_任务要求:_ 修改关于Flink向Yarn提交应用的节选：从“final YarnApplicationFileUploader fileUploader”起，到“added to classpath.”为止（含该处），把这部分重新写出，并将其中的“providedLibDirs”替换为“sharedLibDirs”。

_节选:_
DataStream-scaled.jpg

通过DataStream编织完业务逻辑,Flink先将数据流编译成JobGraph,然后就可以将ApplicationMaster提交到Yarn集群计算了。

    private ApplicationReport startAppMaster(
            Configuration configuration,
            String applicationName,
            String yarnClusterEntrypoint,
            JobGraph jobGraph,
            YarnClient yarnClient,
            YarnClientApplication yarnApplication,
            ClusterSpecification clusterSpecification)
            throws Exception {

        // ------------------ Initialize the file systems -------------------------

        org.apache.flink.core.fs.FileSystem.initialize(
                configuration, PluginUtils.createPluginManagerFromRootFolder(configuration));

        final FileSystem fs = FileSystem.get(yarnConfiguration);

        // hard coded check for the GoogleHDFS client because its not overriding the getScheme()
        // method.
        if (!fs.getClass().getSimpleName().equals("GoogleHadoopFileSystem")
                && fs.getScheme().startsWith("file")) {
            LOG.warn(
                    "The file system scheme is '"
                            + fs.getScheme()
                            + "'. This indicates that the "
                            + "specified Hadoop configuration path is wrong and the system is using the default Hadoop configuration values."
                            + "The Flink YARN client needs to store its files in a distributed file system");
        }

        ApplicationSubmissionContext appContext = yarnApplication.getApplicationSubmissionContext();

        final List<Path> providedLibDirs =
                Utils.getQualifiedRemoteSharedPaths(configuration, yarnConfiguration);

        final YarnApplicationFileUploader fileUploader =
                YarnApplicationFileUploader.from(
                        fs,
                        getStagingDir(fs),
                        providedLibDirs,
                        appContext.getApplicationId(),
                        getFileReplication());

        // The files need to be shipped and added to classpath.

_已知信息:_
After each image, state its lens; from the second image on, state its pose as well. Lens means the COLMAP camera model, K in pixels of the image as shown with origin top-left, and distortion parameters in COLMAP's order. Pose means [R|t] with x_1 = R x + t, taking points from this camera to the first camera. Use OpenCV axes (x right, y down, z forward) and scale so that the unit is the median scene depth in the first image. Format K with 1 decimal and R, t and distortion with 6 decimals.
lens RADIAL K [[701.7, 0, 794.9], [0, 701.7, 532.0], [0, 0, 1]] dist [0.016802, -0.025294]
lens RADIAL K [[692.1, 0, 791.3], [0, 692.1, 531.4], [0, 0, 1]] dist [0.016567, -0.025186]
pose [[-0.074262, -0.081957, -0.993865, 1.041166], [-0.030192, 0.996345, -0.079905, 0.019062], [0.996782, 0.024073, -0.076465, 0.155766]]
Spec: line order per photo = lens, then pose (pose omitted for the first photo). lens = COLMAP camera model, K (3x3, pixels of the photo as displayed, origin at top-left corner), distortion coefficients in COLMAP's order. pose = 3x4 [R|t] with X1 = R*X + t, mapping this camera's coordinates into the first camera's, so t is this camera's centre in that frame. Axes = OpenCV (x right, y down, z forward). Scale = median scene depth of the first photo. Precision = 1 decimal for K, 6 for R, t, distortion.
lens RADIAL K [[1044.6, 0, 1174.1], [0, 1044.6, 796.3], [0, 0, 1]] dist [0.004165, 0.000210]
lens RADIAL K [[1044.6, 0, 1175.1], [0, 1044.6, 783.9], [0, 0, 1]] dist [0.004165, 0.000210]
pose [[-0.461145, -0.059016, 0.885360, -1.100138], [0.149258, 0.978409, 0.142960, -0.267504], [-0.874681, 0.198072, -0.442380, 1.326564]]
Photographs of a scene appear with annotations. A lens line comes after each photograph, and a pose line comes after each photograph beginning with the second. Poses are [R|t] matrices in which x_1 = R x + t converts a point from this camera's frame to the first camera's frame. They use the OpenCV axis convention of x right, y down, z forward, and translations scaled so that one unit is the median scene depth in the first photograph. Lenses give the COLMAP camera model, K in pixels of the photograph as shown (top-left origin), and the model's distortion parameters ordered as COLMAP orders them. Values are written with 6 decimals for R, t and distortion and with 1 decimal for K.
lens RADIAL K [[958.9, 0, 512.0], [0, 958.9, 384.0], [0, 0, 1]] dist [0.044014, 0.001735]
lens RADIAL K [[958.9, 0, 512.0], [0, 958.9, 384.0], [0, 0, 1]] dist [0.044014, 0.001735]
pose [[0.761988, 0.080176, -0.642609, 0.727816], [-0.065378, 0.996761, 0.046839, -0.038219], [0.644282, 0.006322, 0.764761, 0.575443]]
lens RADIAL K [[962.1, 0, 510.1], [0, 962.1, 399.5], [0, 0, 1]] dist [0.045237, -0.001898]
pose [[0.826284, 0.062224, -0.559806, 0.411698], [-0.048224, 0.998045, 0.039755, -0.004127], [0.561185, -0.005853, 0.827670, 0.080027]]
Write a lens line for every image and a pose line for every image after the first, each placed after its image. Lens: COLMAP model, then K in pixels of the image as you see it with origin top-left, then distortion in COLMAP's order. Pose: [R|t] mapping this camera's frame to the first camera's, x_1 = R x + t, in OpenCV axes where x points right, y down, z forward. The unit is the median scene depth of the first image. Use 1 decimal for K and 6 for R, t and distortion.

_练习结果:_
final YarnApplicationFileUploader fileUploader =
                YarnApplicationFileUploader.from(
                        fs,
                        getStagingDir(fs),
                        sharedLibDirs,
                        appContext.getApplicationId(),
                        getFileReplication());

        // The files need to be shipped and added to classpath.